InterAksyon.com
The online news portal of TV5
MANILA, Philippines -- The spokesman of the National Democratic Front of the Philippines in Mindanao said President Benigno Aquino III’s third State of the Nation Address held almost nothing for the Filipino people but was, indeed, a report to his real bosses -- the “imperialists and the ruling class.”
“His report pictured the situation of the nation according to the view of his real bosses, charting the country’s direction in the next three years in consonance with the greedy interests of the imperialists, big bourgeois compradors, big landlords and bureaucrat-capitalists,” Jorge Madlos, or Ka Oris, said in a statement.

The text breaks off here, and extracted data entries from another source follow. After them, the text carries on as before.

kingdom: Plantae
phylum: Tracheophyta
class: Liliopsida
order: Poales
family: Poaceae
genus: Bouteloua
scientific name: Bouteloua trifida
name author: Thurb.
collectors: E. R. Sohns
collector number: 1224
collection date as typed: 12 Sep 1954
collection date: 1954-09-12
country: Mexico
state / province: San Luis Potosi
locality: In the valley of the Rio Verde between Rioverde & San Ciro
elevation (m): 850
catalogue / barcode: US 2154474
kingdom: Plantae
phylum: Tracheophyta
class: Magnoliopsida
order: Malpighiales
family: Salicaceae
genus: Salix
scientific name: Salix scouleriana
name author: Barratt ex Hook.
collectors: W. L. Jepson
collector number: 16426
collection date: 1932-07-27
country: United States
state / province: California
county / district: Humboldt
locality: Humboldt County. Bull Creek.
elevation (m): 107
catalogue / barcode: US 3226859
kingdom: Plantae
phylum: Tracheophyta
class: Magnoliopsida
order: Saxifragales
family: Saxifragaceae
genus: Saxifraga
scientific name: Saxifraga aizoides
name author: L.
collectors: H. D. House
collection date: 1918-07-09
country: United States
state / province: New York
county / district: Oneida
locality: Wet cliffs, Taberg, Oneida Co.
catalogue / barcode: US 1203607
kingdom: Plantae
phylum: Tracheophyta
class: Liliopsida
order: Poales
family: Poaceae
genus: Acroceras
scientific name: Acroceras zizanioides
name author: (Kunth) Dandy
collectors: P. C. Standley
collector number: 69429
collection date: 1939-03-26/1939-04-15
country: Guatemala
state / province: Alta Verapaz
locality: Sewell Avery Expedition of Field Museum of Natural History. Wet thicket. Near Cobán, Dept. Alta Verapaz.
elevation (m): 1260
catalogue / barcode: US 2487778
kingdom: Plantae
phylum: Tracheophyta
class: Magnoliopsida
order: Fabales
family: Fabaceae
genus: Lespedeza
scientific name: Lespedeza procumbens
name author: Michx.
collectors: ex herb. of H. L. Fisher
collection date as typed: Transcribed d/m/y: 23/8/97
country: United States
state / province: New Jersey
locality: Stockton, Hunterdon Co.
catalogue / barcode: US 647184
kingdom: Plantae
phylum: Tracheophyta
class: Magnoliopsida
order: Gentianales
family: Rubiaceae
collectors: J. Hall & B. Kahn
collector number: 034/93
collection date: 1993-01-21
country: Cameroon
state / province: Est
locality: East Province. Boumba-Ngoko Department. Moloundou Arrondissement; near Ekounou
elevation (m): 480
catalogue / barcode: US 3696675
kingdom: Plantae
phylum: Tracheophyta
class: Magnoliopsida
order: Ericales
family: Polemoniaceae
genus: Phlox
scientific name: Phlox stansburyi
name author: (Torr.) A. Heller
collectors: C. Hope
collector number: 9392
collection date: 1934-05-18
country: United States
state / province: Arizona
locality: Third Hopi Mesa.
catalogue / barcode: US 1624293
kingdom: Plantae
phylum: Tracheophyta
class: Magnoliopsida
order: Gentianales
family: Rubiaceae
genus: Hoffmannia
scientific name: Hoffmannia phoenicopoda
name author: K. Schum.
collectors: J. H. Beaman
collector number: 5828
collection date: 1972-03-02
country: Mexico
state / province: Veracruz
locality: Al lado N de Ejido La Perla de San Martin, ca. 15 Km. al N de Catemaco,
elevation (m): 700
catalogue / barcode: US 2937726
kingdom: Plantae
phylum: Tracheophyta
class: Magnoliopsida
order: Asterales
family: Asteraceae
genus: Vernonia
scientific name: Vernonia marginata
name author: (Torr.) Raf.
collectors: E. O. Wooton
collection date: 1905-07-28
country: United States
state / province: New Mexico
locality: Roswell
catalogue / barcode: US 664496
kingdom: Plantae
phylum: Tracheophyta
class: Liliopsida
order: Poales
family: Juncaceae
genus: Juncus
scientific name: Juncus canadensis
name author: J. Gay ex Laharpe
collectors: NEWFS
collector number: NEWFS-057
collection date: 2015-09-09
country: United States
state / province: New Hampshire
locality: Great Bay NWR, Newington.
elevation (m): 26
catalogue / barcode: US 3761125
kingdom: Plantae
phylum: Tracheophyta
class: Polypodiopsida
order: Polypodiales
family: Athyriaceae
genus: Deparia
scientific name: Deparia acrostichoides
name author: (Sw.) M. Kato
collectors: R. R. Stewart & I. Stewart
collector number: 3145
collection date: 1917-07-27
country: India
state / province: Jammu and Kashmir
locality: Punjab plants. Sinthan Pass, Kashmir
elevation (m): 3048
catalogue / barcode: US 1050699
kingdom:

Aquino called his SONA, delivered Monday, “Report Kay Boss.”
Oris said the SONA “glossed over the suffering of the broadest number of people, and portends of marked more hardship in the years to come.”
In the SONA, Aquino spoke of reforms in health, social services, education, employment and the economy. He also vowed to fully implement land reform within his term.
But Madlos said the conditional cash transfer program for 3.1 million poor families is nothing but “alms.”
”Money pumped out without its equivalent value in the production of goods results no less in its devaluation and a decrease in its capacity to purchase. Such a program is a grave affront against the people because instead of providing them with land to till and quality employment they can truly rely on, they are now simply being treated as mendicants. Both the corrupt in Aquino’s government as well as politicians who are eyeing for positions in next year’s elections are the ones who really benefit … ” he said.
Madlos also said Aquino “failed or intentionally avoided talking about the most basic pillars of the nation’s economy, which are land reform and the establishment of national industrialization.
“In spite of its length, clocking at an hour and 28 minutes, he devoted only a single line regarding land reform, virtually evading the issue of distributing Hacienda Luisita. He intended to avoid having to elaborate on the very cause of impoverishment of the class that comprise the majority of Filipinos, the peasantry,” Madlos said.
“He could not have spoken about it with much integrity because of the Aquino administration’s continued refusal to implement genuine agrarian reform, and because of the rapid monopolization of land by plantations owned by the imperialists, big comprador bourgeois and big landlords, especially in Mindanao,” he added.
Madlos also criticized Aquino for not telling the country about the real condition of the workers.
“His much lengthier discourse hid the suffering of the second most populous class in the country, the workers, by way of showing statistics indicating that there was perceivable although slight decrease in the unemployment, completely evading, however in articulating the real cause of workers’ miseries, which is the utter lack of genuine national industrialization in the country,” he said.
“He devoted so much time praising and entertaining us with the benefits of buko (coconust) juice while trying to enshroud the truth that the country chiefly remains a producer of raw materials and, at the same time, an importer of finished products, which generally only favor imperialist capital and profit-making, like the mines and plantations in Mindanao. The absence of basic industries in the country deprives it of real development and hinders the full mobilization of the growing worker populace,” he added.
Madlos also pointed out that the SONA was clear on government’s economic direction: heavy reliance on foreign capital and borrowing as he scoffed at Aquino’s notes on tourism.
“Tourism has been made into one of the pillars of the economy suited to entertain the influx of foreign tourists, half of whom, if we have to take the words of US Ambassador Harry K. Thomas, seek, among others, sexual gratification in the country,” Madlos said.
The SONA, Madlos also said, showed the low regard of Aquino for human rights.
“While he boasted of having neutralized the Dominguez criminal group, PNoy was silent on his government’s continuing failure to punish the butchers Palparan, Ecleo, the Ampatuans, and the killers of Fr. Pops Tentorio, Margarito J. Cabal, Jimmy Liguyon and other victim s of extra-judicial killings. He made no mention of the peace talks to conceal his regime’s fascism. Clearly, the US-Aquino regime holds human rights in low regard, as it continues to dismiss the breadth of issues in the peace talks that need to be immediately addressed,” he said.